NEW DELHI: The government is formulating a novel scheme to revive stressed power assets by inviting competitive bids from them to supply electricity for five years – a move that will give state utilities cheaper electricity and help stranded plants start operation and start repaying debt.
The proposal is the government’s biggest plan to help 34 stressed plants with a capacity of 40,000 megawatts. Former power minister Piyush Goyal had told Parliament that the combined debt of the projects is Rs 1.77 lakh crore. A senior government official told ET that the power ministry is considering pooling electricity demand of various states and call tariff-based bids. The contracts will be passed on to the states later, he said.
The proposal aims to help idling power projects tie up medium-term contracts. The states can replace their existing costlier power arrangements through the proposal, he said.
“The power ministry proposes to begin with procurement of 2,000 mw of power as trial. The procurement on behalf of the ministry can be done by Power Finance Corp or Power Trading Corp. We will continue the procurement if the pilot is successful,” the official told ET on condition of anonymity.
Guidelines for the scheme are likely to be issued in a month, he said.
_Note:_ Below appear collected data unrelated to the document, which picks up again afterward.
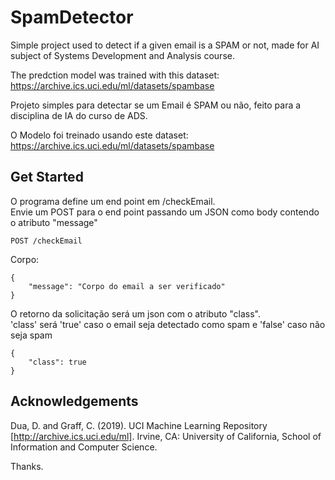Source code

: # SpamDetector
Simple project used to detect if a given email is a SPAM or not, made for AI subject of Systems Development and Analysis course.

The predction model was trained with this dataset:
https://archive.ics.uci.edu/ml/datasets/spambase

Projeto simples para detectar se um Email é SPAM ou não, feito para a disciplina de IA do curso de ADS.

O Modelo foi treinado usando este dataset:
https://archive.ics.uci.edu/ml/datasets/spambase


## Get Started
O programa define um end point em /checkEmail.  
Envie um POST para o end point passando um JSON como body contendo o atributo "message"

    POST /checkEmail

Corpo:

    {
        "message": "Corpo do email a ser verificado"
    }

O retorno da solicitação será um json com o atributo "class".  
'class' será 'true' caso o email seja detectado como spam e 'false' caso não seja spam

    {
        "class": true
    }

## Acknowledgements

Dua, D. and Graff, C. (2019). UCI Machine Learning Repository [http://archive.ics.uci.edu/ml]. Irvine, CA: University of California, School of Information and Computer Science. 

Thanks.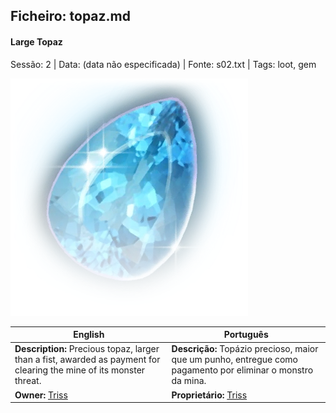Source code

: ## Ficheiro: topaz.md

#### Large Topaz

Sessão: 2 | Data: (data não especificada) | Fonte: s02.txt | Tags: loot, gem

![Large Topaz](topaz.webp)

| English                                                                                                              | Português                                                                                                    |
| -------------------------------------------------------------------------------------------------------------------- | ------------------------------------------------------------------------------------------------------------ |
| **Description:** Precious topaz, larger than a fist, awarded as payment for clearing the mine of its monster threat. | **Descrição:** Topázio precioso, maior que um punho, entregue como pagamento por eliminar o monstro da mina. |
| **Owner:** [Triss](pc_triss_merrill.md)                                                                              | **Proprietário:** [Triss](pc_triss_merrill.md)                                                               |



















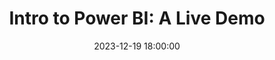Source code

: ---
title: "Intro to Power BI: A Live Demo"
description: 
date: 2023-12-19 18:00:00
speakers:
attendance: 23
---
The proposal also seeks to comfort state-owned discoms by waiving fixed cost payment when they do not offtake power from such plants.
The proposed scheme will remove contractual requirement for the buyer to pay a fixed cost to the power plant even if no power is purchased.
Through this the government plans to encourage state power distribution companies to float tenders seeking electricity supply and sign new PPAs, which in turn will help the stranded power stations get fuel supply from Coal India.
The proposal, however, will mandate the state distribution companies to offtake a minimum capacity of electricity from the plants, a senior government official said.
Electricity distribution companies have not called long-term contracts in the last few years.
Industry experts cite low demand, subdued spot power prices and falling prices of renewable energy as the reasons for lack of PPAs, but the government says the electricity demand has been growing at a healthy rate.
The power ministry has said electricity generation grew by 8.66% in May this year and 7.06% during Apr-May 2017. The power ministry said Indian power sector is faced with a problem of oversupply as the country added 42% of the installed generation capacity in 2014 in the last three years.
The major reasons for stress in the power sector are non-availability of regular fuel supply arrangements, lack of power purchase agreements, promoter’s equity crunch, and regulatory and contractual issues.
ET View: Reform The Power Sector
The plan makes ample sense in the policy-challenged power sector characterised by dodgy state utility finances and high distribution losses. But in tandem, we need to mandate regular disclosure of utility bottom lines. Utility results need to be published on a quarterly basis. The aim ought to be to list the better performing state power utilities sooner rather than later. The powers that be need to put paid to reckless populism. We need to levy reasonable user charges in the vexed power sector, and provide targeted subventions via biometric Aadhaar cards.